When we think about ways to optimize the Budgeting & Forecasting process, we often equate that to identifying ways to reduce the time spent Budgeting. This is because it is often tedious, involves many people and ultimately takes employees away from doing other activities (namely their job).
However, I think you can make the opposite case when it comes to Strategic Finance.
That is because Strategic Finance is typically a Finance minded activity, performed by a smaller number of users whose interest is focused on working with others in order to analyze growth opportunities and increase shareholder value.
So even though we want to make the process efficient (so we can evaluate a single opportunity quickly), we shouldn’t actually look to reduce the total amount of calendar time spent on Strategic Finance. In fact, we should try to increase it.
By actively evaluating or screening for alternatives, organizations are better able to keep our finger on the pulse of the market. This is because, the companies that are better at continuously performing Strategic Finance are likely to be the ones who are able to act quickly when an actual opportunity arises.
Level 5: How to Sustain Excellence in Strategic Finance
Adopting successful Strategic Finance capabilities is a great achievement, but it is now critically important to focus on how to sustain that success for years to come.
Since sustainability is the highest-level of competency, it is probably no surprise that it is also the toughest stage to master. Yet, the formula for success is actually quite simple. It involves a good mix of three key ingredients: people, process and technology.
Getting the right people involved in Strategic Finance is extremely important, but since that is going to differ quite a bit from organization to organization, I think it is more important to address the collective thinking (culture) that needs to be adopted. In order for Strategic Finance to work, organizations must create an environment that encourages peers to contribute their own unique ideas and suggestions. Gone, are the days of presenting static plans to your peers and forcing them into submission. Rather, we need to promote the efficient discussion and debate of alternatives, so that new ideas can be forged and steadfast plans can achieve the buy-in they deserve.

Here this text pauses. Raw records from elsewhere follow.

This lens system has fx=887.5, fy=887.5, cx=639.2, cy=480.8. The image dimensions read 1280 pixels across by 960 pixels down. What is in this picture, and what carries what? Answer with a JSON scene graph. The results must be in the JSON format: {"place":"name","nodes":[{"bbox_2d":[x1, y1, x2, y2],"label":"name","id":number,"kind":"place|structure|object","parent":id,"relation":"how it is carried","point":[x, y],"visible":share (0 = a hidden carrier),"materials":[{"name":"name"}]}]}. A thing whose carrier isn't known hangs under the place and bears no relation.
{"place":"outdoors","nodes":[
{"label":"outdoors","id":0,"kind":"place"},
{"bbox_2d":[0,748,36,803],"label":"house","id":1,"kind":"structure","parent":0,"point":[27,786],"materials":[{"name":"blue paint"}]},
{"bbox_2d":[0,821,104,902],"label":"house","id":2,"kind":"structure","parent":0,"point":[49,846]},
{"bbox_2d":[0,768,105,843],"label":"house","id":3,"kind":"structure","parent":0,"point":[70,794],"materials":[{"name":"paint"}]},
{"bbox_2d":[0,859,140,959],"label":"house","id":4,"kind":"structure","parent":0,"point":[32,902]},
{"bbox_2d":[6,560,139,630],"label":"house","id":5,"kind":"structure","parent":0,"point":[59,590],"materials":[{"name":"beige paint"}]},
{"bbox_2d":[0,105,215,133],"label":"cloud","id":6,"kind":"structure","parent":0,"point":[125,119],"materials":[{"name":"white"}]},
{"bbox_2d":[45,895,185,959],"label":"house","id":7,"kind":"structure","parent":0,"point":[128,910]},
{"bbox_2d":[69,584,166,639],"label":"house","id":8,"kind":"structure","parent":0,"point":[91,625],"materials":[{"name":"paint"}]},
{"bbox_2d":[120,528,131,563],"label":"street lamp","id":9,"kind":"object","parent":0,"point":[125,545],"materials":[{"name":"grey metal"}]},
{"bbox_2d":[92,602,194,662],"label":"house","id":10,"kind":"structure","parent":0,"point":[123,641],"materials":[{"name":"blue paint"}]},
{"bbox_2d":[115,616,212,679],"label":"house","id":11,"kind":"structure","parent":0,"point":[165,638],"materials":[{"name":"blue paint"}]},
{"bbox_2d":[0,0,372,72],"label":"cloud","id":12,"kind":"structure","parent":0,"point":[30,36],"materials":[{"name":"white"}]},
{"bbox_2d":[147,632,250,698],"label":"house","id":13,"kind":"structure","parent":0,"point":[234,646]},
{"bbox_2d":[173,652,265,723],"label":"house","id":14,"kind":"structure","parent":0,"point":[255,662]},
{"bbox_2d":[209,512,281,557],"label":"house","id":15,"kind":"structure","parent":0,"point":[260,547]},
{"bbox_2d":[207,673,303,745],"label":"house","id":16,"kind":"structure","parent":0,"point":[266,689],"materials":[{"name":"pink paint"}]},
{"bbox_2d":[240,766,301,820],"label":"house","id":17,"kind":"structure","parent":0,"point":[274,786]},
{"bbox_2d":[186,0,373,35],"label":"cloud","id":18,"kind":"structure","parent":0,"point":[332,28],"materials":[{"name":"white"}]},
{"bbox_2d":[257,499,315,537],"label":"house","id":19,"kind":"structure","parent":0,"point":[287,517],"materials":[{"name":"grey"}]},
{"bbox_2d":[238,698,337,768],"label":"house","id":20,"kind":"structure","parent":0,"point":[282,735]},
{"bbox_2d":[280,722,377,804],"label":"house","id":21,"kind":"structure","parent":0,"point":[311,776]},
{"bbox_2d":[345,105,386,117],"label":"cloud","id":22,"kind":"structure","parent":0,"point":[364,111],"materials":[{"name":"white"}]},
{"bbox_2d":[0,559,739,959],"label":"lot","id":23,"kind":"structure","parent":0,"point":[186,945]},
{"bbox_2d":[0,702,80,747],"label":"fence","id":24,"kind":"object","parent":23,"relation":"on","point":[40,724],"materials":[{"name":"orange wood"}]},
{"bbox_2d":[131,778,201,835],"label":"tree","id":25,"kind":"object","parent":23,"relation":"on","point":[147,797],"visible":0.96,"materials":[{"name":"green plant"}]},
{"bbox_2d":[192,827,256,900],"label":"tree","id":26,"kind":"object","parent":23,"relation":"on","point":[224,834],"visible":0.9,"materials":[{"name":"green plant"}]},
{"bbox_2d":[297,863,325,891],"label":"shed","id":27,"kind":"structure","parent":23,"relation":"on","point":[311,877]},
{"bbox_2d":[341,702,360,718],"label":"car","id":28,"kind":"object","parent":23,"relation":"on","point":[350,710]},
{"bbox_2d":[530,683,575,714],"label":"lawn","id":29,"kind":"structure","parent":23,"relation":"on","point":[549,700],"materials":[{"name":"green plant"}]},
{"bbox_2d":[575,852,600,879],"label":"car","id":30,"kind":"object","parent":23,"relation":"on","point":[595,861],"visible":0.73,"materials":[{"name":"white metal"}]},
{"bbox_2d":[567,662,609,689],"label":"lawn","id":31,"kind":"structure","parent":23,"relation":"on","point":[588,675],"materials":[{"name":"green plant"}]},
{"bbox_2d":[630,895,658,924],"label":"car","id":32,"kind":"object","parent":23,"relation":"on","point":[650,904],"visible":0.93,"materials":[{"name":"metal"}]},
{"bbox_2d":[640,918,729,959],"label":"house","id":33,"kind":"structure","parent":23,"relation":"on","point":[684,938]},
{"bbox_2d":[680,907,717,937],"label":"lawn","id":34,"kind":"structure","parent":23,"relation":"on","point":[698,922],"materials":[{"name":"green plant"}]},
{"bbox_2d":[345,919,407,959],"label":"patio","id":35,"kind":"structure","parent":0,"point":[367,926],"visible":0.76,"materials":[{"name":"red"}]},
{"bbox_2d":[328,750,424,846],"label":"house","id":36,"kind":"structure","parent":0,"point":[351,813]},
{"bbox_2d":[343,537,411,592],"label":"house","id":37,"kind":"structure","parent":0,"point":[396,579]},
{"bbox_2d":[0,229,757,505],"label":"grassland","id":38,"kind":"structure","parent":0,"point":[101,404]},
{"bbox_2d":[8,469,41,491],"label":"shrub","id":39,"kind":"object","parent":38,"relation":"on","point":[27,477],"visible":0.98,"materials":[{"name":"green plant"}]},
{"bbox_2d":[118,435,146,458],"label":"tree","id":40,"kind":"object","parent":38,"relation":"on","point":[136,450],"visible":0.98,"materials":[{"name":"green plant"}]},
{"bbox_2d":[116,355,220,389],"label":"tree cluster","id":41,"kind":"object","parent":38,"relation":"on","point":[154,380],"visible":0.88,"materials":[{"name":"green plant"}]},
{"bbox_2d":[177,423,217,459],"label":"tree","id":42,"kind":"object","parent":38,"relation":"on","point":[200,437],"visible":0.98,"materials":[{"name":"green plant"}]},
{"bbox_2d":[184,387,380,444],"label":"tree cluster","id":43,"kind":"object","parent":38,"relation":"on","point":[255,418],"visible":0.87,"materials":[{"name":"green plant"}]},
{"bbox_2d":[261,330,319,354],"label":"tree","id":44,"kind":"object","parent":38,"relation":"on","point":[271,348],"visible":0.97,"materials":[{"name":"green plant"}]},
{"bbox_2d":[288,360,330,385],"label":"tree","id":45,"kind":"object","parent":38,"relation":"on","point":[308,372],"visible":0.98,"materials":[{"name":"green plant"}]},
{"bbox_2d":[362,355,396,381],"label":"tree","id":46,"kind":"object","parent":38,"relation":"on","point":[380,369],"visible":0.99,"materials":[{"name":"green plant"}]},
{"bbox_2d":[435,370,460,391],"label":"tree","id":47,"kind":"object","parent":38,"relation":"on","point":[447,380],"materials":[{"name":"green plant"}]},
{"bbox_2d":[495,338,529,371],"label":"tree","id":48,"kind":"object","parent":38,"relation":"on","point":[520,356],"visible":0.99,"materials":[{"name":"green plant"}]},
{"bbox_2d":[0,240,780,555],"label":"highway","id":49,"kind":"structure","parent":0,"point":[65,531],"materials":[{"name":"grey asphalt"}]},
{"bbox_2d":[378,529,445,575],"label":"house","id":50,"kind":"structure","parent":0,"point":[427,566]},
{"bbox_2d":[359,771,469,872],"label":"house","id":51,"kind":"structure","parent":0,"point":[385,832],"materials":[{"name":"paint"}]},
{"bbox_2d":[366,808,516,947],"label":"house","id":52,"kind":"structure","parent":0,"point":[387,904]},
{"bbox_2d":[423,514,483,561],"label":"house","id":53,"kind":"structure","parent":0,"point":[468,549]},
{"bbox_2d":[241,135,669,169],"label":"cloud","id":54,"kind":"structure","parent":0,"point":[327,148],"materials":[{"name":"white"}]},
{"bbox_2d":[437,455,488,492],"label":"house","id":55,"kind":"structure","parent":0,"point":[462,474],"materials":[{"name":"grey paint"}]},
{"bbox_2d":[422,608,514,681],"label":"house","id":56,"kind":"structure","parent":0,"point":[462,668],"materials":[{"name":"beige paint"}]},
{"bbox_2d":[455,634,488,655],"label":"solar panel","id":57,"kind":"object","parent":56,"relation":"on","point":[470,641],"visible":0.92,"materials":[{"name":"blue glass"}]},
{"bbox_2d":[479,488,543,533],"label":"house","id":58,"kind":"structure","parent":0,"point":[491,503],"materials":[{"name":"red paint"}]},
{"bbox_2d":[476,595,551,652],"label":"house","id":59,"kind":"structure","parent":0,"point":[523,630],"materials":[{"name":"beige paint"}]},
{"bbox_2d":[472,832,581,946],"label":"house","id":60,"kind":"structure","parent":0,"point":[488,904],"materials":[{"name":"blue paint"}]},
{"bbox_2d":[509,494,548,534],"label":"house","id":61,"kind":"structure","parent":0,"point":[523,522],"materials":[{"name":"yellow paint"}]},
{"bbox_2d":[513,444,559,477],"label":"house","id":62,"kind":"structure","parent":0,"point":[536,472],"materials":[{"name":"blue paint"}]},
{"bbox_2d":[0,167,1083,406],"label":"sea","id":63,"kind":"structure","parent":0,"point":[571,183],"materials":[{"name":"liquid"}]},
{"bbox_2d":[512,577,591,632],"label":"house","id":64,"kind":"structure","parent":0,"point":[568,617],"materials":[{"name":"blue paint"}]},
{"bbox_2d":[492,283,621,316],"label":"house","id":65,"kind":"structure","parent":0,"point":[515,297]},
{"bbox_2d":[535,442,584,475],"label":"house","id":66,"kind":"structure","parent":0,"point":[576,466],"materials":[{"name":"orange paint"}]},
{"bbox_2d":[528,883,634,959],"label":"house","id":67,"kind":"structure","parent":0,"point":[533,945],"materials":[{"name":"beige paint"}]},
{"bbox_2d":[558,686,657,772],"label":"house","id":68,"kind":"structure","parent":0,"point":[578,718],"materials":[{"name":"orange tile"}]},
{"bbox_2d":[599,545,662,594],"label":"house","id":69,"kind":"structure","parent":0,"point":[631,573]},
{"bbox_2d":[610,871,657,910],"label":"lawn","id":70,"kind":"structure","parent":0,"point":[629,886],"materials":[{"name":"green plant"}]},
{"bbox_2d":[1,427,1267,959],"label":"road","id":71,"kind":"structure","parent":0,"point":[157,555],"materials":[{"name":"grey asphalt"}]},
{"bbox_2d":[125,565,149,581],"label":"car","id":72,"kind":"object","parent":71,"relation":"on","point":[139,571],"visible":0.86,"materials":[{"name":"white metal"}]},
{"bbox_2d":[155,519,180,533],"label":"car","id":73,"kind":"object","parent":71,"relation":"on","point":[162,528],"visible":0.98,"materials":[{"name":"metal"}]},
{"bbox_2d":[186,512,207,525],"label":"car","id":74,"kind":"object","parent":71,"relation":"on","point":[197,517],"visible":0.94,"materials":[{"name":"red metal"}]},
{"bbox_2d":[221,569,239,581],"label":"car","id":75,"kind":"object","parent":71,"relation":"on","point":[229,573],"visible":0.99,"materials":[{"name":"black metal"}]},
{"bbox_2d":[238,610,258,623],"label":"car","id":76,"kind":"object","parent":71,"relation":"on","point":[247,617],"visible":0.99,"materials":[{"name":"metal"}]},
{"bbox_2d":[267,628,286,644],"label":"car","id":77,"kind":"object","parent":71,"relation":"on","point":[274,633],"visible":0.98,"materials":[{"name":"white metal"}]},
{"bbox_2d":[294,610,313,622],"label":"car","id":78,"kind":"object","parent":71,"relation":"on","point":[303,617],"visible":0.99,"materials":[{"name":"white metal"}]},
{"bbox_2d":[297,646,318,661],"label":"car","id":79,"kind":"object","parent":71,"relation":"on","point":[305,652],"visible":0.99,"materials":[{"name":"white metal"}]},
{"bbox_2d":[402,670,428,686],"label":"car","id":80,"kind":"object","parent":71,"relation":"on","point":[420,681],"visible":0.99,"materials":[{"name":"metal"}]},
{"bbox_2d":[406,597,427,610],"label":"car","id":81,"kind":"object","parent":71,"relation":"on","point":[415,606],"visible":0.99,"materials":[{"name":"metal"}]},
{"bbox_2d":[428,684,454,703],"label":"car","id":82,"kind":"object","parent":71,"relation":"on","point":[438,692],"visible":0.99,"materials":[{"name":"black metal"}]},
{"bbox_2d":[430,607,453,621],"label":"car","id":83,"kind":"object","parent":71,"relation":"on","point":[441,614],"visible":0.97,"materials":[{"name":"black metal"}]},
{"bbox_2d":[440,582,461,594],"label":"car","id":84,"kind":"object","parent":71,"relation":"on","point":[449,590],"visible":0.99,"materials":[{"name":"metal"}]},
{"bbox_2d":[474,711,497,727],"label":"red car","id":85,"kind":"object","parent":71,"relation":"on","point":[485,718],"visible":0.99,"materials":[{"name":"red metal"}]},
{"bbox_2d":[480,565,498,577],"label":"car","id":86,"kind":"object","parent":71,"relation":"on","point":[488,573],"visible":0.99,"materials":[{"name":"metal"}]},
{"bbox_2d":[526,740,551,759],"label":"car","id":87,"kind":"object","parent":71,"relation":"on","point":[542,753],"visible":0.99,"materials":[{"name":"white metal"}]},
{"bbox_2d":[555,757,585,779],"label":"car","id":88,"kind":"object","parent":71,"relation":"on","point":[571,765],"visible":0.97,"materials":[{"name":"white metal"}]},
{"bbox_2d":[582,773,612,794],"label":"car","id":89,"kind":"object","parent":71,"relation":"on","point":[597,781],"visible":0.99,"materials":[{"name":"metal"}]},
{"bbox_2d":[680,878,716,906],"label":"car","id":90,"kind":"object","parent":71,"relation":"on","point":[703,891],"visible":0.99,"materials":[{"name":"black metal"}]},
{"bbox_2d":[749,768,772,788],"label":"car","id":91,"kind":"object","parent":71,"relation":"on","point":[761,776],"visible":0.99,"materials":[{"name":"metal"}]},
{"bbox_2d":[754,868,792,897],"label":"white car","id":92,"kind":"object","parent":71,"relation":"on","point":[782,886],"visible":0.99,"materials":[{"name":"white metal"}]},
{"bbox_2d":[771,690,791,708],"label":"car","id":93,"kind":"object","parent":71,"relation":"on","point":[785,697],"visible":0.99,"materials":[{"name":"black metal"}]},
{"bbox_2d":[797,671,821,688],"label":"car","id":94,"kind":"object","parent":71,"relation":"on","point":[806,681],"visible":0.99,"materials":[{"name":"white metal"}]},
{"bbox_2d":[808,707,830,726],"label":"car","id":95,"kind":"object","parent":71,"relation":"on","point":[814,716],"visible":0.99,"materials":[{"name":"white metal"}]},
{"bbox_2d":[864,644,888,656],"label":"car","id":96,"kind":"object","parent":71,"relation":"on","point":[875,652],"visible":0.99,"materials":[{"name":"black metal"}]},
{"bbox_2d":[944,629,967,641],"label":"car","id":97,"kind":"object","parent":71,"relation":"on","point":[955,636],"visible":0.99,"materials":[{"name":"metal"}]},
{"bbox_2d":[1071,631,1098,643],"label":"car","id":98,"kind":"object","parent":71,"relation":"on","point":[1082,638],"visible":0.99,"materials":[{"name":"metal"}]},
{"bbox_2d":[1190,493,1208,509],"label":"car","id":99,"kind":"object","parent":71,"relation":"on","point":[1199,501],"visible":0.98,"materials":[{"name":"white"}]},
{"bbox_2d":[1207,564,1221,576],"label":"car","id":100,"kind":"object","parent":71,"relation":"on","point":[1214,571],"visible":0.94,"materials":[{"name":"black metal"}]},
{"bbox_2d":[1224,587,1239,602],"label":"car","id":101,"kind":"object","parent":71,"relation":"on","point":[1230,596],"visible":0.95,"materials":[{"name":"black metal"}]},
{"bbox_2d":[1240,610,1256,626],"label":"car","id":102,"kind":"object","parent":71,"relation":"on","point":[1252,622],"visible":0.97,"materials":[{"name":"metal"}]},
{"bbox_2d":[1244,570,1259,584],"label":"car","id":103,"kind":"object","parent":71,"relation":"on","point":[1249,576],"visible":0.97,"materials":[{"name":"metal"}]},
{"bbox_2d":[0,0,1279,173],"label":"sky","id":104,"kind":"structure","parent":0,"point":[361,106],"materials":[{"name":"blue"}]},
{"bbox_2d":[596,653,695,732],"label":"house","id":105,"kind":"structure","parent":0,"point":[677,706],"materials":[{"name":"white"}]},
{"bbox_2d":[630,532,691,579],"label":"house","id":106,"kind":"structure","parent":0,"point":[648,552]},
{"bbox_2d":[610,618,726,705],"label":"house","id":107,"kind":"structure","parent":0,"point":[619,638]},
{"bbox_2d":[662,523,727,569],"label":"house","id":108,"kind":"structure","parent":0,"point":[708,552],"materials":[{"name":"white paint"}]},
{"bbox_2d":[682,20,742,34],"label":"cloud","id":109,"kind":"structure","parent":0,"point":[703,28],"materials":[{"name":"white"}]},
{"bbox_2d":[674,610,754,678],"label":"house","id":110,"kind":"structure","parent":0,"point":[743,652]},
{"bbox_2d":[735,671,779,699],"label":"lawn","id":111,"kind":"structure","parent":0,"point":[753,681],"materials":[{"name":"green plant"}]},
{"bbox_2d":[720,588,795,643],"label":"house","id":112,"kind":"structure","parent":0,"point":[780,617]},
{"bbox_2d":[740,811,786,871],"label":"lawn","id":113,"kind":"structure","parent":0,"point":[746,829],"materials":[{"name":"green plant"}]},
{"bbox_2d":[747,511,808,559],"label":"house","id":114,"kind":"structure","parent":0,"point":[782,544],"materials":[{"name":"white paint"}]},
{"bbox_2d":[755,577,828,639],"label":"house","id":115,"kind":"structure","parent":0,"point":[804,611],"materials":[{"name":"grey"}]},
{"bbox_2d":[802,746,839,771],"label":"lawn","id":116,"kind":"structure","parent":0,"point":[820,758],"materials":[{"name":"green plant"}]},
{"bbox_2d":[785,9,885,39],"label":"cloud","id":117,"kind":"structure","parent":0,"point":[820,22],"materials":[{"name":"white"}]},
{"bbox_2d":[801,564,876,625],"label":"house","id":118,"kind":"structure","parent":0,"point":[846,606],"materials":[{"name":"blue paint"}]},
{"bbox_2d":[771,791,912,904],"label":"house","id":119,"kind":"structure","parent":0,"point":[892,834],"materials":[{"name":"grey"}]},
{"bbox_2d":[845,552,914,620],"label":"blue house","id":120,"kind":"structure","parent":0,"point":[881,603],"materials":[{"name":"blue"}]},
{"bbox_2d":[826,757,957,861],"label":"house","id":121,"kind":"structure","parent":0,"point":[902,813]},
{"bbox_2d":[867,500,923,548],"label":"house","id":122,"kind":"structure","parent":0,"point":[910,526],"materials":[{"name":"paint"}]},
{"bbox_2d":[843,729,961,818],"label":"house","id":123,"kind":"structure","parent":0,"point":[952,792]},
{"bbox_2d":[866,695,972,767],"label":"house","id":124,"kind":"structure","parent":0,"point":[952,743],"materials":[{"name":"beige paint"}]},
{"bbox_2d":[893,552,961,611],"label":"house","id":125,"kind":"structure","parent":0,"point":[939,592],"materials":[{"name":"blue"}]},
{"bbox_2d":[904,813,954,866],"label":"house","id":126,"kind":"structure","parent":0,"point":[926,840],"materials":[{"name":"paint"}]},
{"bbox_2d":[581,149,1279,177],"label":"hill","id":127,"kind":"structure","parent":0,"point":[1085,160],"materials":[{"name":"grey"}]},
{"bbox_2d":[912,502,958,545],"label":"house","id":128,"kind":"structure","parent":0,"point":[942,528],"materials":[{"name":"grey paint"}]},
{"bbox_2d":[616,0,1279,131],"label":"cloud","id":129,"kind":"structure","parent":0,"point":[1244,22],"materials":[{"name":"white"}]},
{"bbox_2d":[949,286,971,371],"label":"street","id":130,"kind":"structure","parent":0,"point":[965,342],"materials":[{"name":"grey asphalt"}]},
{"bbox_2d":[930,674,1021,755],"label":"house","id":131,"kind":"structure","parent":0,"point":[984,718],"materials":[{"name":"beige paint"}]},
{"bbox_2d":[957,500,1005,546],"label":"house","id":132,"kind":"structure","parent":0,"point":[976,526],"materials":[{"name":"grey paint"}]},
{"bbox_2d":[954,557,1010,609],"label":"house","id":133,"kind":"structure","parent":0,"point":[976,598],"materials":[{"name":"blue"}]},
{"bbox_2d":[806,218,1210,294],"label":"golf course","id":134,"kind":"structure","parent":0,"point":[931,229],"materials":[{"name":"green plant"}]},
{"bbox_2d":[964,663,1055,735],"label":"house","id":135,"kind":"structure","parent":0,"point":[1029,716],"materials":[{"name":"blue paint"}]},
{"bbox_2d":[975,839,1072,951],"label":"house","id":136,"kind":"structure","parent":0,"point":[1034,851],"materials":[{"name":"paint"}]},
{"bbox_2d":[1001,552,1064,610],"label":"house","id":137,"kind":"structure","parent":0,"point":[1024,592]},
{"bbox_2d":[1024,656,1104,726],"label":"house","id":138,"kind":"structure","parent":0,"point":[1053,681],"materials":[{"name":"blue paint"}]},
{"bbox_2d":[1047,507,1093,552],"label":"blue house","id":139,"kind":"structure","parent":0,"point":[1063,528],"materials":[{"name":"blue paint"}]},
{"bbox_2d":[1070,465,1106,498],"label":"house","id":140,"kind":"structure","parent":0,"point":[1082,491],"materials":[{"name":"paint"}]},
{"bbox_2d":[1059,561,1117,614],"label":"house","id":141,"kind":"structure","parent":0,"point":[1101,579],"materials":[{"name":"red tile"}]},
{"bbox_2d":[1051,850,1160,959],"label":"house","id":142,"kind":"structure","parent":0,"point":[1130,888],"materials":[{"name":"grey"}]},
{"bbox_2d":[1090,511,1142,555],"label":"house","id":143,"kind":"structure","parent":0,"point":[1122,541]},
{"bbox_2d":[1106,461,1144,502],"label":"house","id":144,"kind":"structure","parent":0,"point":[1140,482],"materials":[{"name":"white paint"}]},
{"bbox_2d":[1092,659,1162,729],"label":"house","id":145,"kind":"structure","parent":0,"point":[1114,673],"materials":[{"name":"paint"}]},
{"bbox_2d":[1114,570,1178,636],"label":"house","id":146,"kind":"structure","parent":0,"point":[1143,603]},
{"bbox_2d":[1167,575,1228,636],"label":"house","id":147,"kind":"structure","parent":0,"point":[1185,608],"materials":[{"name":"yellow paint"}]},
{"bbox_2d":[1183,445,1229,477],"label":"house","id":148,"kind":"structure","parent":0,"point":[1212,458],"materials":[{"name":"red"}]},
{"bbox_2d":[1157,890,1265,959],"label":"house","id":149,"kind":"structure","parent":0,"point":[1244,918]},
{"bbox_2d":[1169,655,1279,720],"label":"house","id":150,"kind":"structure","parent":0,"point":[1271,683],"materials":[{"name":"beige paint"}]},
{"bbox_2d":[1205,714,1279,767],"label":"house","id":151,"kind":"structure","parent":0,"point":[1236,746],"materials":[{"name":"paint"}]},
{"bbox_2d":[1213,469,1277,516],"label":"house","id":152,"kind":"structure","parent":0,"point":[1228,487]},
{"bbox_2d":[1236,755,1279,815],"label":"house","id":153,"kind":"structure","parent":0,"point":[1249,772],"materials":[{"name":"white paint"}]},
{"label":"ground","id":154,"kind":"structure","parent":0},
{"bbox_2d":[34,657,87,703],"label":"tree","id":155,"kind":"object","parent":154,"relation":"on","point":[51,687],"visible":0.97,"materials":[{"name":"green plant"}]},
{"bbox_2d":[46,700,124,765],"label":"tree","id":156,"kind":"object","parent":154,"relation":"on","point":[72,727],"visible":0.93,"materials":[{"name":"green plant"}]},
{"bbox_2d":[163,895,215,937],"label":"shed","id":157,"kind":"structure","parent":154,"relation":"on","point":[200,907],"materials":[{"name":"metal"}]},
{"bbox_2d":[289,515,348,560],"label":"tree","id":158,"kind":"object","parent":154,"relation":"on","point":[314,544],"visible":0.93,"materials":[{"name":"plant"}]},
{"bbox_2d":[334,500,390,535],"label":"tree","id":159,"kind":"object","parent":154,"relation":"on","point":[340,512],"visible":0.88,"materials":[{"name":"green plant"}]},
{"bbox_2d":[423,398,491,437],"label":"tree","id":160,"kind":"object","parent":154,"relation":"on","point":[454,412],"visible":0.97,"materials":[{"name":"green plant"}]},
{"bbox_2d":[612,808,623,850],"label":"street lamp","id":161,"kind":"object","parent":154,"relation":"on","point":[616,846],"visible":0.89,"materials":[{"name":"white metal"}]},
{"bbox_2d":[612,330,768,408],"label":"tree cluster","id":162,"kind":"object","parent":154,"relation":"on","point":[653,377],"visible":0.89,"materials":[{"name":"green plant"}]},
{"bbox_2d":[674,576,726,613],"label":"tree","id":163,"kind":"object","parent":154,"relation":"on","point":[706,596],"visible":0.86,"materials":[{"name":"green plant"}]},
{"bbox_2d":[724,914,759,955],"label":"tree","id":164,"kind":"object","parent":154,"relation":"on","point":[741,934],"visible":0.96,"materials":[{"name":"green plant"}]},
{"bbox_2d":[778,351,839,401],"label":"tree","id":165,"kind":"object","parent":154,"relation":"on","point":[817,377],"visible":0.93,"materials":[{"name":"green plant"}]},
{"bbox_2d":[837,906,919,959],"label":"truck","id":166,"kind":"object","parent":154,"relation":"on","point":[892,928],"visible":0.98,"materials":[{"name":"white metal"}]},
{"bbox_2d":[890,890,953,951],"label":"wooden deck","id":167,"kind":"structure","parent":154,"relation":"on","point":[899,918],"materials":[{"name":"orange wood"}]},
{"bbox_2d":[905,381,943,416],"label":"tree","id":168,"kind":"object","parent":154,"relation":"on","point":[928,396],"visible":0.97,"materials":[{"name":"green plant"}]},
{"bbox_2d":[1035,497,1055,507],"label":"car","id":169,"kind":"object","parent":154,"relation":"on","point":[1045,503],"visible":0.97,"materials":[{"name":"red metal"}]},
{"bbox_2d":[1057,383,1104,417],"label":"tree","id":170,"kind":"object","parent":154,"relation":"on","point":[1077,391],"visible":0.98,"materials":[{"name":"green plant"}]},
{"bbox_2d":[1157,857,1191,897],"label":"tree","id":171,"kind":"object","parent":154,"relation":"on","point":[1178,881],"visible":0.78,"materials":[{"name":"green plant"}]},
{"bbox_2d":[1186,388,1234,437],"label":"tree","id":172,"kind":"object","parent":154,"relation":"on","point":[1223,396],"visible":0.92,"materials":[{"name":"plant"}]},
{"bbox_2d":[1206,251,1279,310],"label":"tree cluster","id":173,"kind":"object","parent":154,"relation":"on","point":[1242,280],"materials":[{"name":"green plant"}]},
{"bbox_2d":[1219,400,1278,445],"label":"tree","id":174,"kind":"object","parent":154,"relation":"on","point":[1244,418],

In order to manage such an environment, FP&A must also adopt a more agile management approach for Strategic Finance. This means that unlike the command and control nature of bottom-up budgeting, FP&A needs to enable peer teams to have more control in shaping what is possible. So in order to achieve this, FP&A must allow modelers to have more control when it comes to things like: workflow (who and when models are shared), metadata (creation of new accounts, entities, scenarios, etc.) and formulas (new ratios, forecast rules, etc.). Locking down the model will only act to frustrate and limit modelers from maximizing their Strategic Finance efforts. Forcing users to take their alternative ideas offline goes against the very nature of Strategic Finance.
If what I’ve explained above sounds difficult to achieve using Corporate Performance Management (CPM) software, then you’re not alone. In fact, most companies continue to rely on spreadsheets for Strategic Finance, regardless of their investments in bottom-up planning tools.
At first glance, spreadsheets eliminate pre-defined workflows and make it possible for modelers to make their own logic changes, but they also introduce a host of issues as well (version control, cell errors and transparency to name a few). Spreadsheets are the ultimate personal productivity tool that addresses ad-hoc needs. But, Strategic Finance is not ad-hoc…rather it is agile (reoccurring as well as ever-changing).
We need to realize that Strategic Finance has unique requirements that are best addressed using purpose-built technology. We need to stop building work-a-rounds and start addressing these concerns head on. We must not let technology drive our capabilities, but instead select technology that best supports the people and processes that are responsible for driving real change in your organization.